Mid-range speakers are devices that cover the middle part of the frequency spectrum. They cover the most important part of the audio spectrum, so they run from a range that goes from 500Hz to 4kHz. The human voice, as well as a wide variety of instruments, fall within this specific range. The reason for this is that the middle part of the frequency spectrum is quite perceptible and pleasant. In addition, the human ear is extremely sensitive to the mid-range frequency, so these devices can remain on low power while offering good sound quality and volume.
To Keep in Mind
Many devices, such as tweeters and woofers, include mid-range speakers. It’s essential for the reproduction of mid-range frequencies to be natural, uncolored, and detailed. It’s also important to avoid the sound to be excessively bright or dull. When the speaker’s mid-range output isn’t clear, both spoken dialogue and musical content turn unnatural or even become imperceptible to the human ear. Therefore, mid-range speakers are an essential element of home theatre audio systems.
The Physics of Mid-range Speakers
The nature of the drivers can affect the selection of both crossover frequency and slope. Almost all crossovers are passive circuits that mimic the peculiarities of the drivers and their configuration. Crossovers involve capacitors, inductors, and resistors. High-performance, hi-fi speakers, and professional sound reinforcement systems commonly have active crossovers or electronic crossovers.
Cone mid-range drivers are very similar to small woofers. Mid-range drivers can be classified as cone types, dome types, or compression horn drivers. The diaphragm of a cone mid-range driver involves a truncated cone with a voice coil. Most mid-range cones are of paper, and sometimes they involve polymers or resins to improve vibrational damping. Other materials include a variety of plastics, such as polypropylene, Codex, Bextrene, woven Kevlar, fiberglass, carbon fiber, or light metal mixtures based on aluminium, magnesium, or titanium. Cloth, metal, or plastic film are the most common materials for the surface of a dome mid-range. Dome mid-range devices are located at the outer edge of the dome.

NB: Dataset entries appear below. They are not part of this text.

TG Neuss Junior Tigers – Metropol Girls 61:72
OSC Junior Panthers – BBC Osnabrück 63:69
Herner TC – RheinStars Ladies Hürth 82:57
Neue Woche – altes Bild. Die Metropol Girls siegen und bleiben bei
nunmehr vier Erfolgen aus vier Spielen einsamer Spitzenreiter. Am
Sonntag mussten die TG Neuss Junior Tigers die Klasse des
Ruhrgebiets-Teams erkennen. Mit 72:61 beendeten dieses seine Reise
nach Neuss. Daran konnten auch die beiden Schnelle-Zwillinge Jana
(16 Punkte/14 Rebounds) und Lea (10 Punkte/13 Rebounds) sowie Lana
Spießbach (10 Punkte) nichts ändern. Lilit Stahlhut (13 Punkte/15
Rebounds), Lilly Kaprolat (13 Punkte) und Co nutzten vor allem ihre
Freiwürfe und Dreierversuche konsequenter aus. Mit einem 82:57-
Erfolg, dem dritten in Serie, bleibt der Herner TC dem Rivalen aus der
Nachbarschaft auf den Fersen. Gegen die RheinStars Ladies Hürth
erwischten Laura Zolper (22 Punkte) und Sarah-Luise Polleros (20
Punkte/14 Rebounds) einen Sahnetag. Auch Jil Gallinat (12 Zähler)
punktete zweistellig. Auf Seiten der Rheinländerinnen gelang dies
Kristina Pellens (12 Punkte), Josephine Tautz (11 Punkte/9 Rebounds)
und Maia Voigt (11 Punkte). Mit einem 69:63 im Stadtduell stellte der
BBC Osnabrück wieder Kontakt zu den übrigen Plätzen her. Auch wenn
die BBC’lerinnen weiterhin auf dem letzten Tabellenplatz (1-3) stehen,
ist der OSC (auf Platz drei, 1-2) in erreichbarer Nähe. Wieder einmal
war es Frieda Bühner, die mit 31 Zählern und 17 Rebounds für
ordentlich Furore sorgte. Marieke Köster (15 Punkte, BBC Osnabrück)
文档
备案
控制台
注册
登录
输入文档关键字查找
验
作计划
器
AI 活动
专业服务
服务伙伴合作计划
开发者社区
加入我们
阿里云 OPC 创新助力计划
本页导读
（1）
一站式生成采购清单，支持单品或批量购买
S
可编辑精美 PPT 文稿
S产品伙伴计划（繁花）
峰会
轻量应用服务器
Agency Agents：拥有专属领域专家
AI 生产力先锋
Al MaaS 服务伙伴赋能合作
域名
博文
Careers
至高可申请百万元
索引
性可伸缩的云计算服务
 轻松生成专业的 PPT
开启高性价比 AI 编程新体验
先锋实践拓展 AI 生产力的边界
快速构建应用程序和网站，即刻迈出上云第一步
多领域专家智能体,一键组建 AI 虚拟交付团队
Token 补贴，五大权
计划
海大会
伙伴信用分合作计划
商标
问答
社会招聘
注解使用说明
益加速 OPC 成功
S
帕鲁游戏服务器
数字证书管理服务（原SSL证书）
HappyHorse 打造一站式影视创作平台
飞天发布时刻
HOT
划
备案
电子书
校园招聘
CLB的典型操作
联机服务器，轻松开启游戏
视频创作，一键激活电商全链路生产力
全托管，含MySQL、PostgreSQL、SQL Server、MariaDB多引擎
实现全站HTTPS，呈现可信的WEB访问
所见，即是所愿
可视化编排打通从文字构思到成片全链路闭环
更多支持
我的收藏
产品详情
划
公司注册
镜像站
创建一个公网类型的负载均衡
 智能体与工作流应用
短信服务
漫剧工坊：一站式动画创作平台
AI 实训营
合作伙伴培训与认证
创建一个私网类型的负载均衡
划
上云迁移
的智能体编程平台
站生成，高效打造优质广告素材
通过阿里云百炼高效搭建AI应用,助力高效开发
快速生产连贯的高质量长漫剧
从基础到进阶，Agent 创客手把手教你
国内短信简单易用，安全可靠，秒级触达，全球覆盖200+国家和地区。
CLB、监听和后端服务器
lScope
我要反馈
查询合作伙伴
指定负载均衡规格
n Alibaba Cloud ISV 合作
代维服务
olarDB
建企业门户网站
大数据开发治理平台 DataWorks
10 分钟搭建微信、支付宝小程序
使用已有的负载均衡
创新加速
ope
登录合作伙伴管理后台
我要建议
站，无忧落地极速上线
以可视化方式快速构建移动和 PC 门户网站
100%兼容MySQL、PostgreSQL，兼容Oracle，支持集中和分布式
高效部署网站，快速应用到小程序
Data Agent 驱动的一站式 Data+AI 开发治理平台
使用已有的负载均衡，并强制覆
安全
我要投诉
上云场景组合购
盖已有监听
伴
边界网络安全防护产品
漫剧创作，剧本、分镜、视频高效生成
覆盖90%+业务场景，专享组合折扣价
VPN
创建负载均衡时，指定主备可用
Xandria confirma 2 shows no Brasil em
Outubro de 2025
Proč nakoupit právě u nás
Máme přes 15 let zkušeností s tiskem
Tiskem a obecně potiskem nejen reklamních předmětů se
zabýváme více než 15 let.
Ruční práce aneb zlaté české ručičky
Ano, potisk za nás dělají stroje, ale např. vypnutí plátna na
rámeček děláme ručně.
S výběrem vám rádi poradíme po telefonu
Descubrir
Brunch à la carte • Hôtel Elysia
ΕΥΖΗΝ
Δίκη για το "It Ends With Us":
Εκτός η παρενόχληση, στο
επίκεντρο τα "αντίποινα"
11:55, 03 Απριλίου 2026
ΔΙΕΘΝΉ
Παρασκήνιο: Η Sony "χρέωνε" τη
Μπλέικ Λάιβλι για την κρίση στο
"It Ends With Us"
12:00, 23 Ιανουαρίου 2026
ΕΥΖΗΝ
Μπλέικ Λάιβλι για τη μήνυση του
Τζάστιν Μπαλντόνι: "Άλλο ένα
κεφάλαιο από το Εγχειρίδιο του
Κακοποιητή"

Many professional concert mid-range drivers are compression drivers with horns, while some are electrostatic, planar magnetic, or ribbon drivers. Most small radios and television sets include a single mid-range driver. When you want a stereo sound for the human ear, you must involve two mid-range drivers. Both the driver and amp can work on low power, while still delivering a good sound both in terms of volume and quality. This is an essential element regarding both television and radio.